Perpindahan dan kehilangan cairan yang cepat selama periode awal pasca-luka bakar mengharuskan perawat untuk memeriksa tanda-tanda vital dan keluaran urin dengan sering di samping menilai tekanan vena sentral, tekanan arteri purmonalis serta curah jantung pda pasien luka bakar yang sakitnya berat.

Pemberian cairan infuse dilakukan menurut program medik. Volume cairan yang diinfuskan harus sebanding dengan volume haluaran urin. Pencatatan asupan serta haluaran cairan yang cermat dan berat badan pasien diperlukan.

Kadar elektrolit serum harus dipantau. Perawat biasanya merupakan petugas pertama untuk mengenali terjadinya ketidak seimbangan cairan dan elektrolit.

Mempertahankan Suhu Tubuh Normal.

Pasien luka bakar cenderung mengalami hipotermia dan menggigil karena kehilangan kulit agar menurunkan kemampuan untuk menahan panas tubuh. Suhu kamar disesuaikan menurut kebutuhan pasien.

Lingkungan yang terlalu hangat dapat menyebabkan kehilangan cairan lewat perspirasi dan meningkatkan pertumbuhan bakteri. Ruangan yang terlalu disejukkan-karena petugas sering menyetel AC pada suhu yang rendah untuk membuat diri mereka sendiri nyaman-akan menyebabkan pasien menggigil.

Menggigil sendiri selanjutnya akan meningkatkan kebutuhan metabolic. Pasien yang dibiarkan untuk mengatur sendiri suhu kamarnya biasanya akan memilih suhu 32,2o hingga 32,8oC.
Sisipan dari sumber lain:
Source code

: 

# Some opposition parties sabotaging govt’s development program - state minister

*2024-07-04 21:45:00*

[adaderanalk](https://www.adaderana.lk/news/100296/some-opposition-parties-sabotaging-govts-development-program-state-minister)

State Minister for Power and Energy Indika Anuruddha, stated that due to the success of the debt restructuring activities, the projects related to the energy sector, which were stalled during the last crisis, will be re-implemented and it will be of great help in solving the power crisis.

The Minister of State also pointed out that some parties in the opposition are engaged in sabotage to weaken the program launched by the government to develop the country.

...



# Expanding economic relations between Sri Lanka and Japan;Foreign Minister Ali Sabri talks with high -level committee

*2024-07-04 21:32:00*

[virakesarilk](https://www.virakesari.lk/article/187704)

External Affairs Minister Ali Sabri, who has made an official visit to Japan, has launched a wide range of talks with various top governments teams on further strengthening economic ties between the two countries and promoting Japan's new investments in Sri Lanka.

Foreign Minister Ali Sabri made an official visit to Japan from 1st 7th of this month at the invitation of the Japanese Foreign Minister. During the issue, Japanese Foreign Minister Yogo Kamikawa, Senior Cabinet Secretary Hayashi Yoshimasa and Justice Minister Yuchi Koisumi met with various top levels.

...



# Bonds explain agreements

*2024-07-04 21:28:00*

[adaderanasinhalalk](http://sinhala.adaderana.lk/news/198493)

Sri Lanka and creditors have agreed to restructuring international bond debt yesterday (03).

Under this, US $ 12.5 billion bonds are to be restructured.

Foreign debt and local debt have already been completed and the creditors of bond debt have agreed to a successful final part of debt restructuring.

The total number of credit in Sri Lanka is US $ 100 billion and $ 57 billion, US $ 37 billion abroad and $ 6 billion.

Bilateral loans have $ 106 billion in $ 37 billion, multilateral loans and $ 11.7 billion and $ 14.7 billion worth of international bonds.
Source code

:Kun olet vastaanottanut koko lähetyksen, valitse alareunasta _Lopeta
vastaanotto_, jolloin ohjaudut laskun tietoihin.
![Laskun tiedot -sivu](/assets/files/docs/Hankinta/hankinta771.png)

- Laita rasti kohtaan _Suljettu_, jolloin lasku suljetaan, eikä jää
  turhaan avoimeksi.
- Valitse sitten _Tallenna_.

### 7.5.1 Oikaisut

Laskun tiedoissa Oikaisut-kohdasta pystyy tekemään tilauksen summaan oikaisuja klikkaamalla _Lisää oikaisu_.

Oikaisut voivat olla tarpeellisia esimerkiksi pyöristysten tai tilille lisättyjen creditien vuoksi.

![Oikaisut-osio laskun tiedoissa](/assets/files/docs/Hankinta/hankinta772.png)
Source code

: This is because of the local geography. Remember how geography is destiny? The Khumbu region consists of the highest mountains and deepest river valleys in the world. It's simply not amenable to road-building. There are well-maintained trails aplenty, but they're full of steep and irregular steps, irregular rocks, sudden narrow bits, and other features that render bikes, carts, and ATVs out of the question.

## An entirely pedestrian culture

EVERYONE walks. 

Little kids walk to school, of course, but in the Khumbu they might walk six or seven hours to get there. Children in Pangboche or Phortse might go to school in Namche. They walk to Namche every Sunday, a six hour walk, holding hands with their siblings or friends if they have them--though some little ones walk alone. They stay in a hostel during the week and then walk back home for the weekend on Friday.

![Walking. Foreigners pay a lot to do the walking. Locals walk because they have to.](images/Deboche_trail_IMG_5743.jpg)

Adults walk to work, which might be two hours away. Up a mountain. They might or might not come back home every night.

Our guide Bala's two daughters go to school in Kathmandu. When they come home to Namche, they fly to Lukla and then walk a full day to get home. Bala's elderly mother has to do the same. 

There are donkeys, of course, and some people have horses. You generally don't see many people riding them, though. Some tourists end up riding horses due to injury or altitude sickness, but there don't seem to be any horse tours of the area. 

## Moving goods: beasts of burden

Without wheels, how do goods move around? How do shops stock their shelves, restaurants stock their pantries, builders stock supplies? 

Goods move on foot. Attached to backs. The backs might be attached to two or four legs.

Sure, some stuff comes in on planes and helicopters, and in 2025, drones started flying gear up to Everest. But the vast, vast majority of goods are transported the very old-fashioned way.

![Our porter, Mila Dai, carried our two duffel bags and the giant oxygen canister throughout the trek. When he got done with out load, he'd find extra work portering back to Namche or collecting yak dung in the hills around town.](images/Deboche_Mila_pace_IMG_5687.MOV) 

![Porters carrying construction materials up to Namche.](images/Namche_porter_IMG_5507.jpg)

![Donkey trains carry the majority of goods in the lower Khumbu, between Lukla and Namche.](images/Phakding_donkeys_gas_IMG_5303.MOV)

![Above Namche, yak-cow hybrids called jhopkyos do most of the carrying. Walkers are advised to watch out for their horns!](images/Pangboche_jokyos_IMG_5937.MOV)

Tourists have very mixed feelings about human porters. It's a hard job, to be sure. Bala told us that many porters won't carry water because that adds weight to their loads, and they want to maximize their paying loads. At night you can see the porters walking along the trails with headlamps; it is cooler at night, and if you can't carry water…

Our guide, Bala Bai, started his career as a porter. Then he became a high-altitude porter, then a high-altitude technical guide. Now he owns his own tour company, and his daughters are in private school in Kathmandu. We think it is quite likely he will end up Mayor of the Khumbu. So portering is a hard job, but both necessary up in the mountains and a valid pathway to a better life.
Selimut katun, lampu pemanas pada langit-langit kamar dan selimut dengan lapisan penahan panas (lapisan aluminium) akan membantu mempertahankan kenyamanan pasien.

Perisal panas dengan sensor dan tempat tidur terbungkus selimut untuk mengalihkan aliran udara juga bermanfaat. Pelepasan pakaian dan perawatan luka bakar yang dilakukan secara efisien dan cepat juga memperpendek waktu terpanjannya pasien dengan suhu sekitarnya sehingga tindakan ini mengurangi stres metabolic serta gejala menggigil.